** Text excerpt follows **

For a first build, someone else's developed design is a better idea to ensure success. Don't base a project around a 'special' you got if it's not going to get decent results for the work input.


----------



## buddy17 (Sep 7, 2010)

A9X said:


> I understand the desire to DIY, but it seems from the way I'm reading your posts that you might be under the impression that a generic off the shelf xover will work with the random drivers you select: it won't. You will need to design one specifically for the drivers and this will require a fair bit of understanding and measurement of the actual drivers and calculating the xover from there. It is nowhere near as simple as plugging in some values to the online calculators available.
> 
> That's why I suggested getting OEM spares.
> 
> For a first build, someone else's developed design is a better idea to ensure success. Don't base a project around a 'special' you got if it's not going to get decent results for the work input.

** End of Text excerpt **
** Information shown follows **

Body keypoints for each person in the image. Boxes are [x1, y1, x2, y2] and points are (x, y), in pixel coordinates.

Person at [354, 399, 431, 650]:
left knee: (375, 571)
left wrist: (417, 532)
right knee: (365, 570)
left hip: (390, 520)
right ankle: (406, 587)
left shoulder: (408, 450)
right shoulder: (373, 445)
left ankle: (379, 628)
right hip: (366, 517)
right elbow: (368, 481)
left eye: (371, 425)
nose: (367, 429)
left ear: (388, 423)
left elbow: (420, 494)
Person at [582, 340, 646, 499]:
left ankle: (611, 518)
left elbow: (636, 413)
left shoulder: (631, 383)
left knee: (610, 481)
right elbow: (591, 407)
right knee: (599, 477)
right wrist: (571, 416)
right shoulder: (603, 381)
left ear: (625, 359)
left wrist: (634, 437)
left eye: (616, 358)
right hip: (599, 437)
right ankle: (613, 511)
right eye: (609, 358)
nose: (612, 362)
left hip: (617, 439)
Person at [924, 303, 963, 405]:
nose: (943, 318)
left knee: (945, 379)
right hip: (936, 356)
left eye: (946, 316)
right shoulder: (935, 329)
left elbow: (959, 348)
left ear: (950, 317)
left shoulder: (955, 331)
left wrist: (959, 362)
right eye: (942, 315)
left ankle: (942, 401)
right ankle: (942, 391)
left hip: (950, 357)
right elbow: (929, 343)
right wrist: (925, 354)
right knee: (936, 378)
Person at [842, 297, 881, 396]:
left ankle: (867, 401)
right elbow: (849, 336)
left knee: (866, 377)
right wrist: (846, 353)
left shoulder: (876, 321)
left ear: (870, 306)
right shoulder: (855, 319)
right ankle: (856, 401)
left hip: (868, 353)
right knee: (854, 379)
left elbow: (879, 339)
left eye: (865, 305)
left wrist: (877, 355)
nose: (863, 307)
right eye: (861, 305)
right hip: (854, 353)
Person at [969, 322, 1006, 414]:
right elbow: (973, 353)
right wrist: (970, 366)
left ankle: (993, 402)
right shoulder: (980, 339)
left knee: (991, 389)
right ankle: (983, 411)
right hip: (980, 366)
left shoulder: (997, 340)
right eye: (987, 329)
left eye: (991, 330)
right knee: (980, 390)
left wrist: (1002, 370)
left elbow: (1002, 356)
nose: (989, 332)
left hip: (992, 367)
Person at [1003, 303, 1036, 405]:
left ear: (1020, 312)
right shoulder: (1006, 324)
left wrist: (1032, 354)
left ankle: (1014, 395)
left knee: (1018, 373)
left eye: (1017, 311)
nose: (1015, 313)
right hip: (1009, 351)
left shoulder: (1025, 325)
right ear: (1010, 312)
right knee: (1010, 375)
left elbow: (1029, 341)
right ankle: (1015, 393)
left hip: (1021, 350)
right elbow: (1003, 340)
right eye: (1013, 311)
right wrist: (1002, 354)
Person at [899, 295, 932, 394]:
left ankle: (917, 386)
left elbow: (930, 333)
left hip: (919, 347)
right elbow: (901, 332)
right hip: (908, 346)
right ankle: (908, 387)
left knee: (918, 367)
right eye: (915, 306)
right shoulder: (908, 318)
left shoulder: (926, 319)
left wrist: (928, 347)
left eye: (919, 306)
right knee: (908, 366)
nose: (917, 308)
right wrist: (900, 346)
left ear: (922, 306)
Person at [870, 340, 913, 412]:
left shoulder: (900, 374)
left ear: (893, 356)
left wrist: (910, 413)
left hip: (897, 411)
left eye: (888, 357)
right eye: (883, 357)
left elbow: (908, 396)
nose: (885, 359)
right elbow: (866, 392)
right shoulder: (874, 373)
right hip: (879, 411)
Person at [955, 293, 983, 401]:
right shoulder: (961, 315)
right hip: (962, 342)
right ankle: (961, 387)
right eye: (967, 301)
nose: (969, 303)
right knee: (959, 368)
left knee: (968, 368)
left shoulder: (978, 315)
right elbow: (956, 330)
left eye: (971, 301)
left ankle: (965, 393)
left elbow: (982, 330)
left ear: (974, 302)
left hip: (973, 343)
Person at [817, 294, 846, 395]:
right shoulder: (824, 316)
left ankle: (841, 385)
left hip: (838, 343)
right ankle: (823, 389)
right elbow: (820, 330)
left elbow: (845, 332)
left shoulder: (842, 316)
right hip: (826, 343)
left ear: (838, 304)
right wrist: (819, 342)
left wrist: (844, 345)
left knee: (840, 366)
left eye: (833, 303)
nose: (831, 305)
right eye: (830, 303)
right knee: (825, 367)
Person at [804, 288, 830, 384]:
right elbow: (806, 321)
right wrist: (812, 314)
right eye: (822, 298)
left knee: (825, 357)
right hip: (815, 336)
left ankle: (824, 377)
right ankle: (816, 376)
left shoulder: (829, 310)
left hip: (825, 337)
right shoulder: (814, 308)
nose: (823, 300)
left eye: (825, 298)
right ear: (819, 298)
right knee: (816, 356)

** End of Information shown **

* Work item A
In the forum thread about speaker crossovers, what did A9X suggest getting?
* Work item B
Carry on the forum thread about speaker crossovers from its final line.

* Expected answer A
OEM spares.

* Expected answer B
while i hate to admit it, you are correct. I have built a few boxes so i understand the importance of matching a driver to the cabinet, but i do not know much towards the xover side of things. That doesn't mean i still can't attempt though. Maybe adapt someone else plans to my cabinets and such. It doesn't have to be perfect!! I'm no audiophile, but i can barely use them now because the one rattles so bad...anything better than what i have now i will be happy with. 

I still don't know if all this is enough to sway me to spend that kind of money on oem.......i guess i will check around for awhile and try and find some cheaper used ones. But it seems like this vintage stuff brings some big $$ when it does pop up. Who knows. I just appreciate the responses i have got! thanks all!


----------



## Mike P. (Apr 6, 2007)

What's the internal volume and port diameter and length? It shouldn't be to hard to find a replacement sub that will work with the cabinet. The bigger question is how much do you want to spend.


----------



## buddy17 (Sep 7, 2010)

i'm not by them as of now, but these are the dimensions on the klipsch site:

DIMENSIONS 33.5" (85.1cm) x 10.5" (26.7cm) x 11.5" (29.2cm)

I would say 1/2" - 3/4" mdf construction.....

i will measure everything later on tonight when i get near them. But, just to check, you know these are not a sub, per say, correct? I guess more of a midrange woofer. Money is another issue....if i was going to spend 150 bucks on a super nice, proven set up, i would go for it. But i question the fact of spending 150 bucks on oem drivers.


----------



## Mike P. (Apr 6, 2007)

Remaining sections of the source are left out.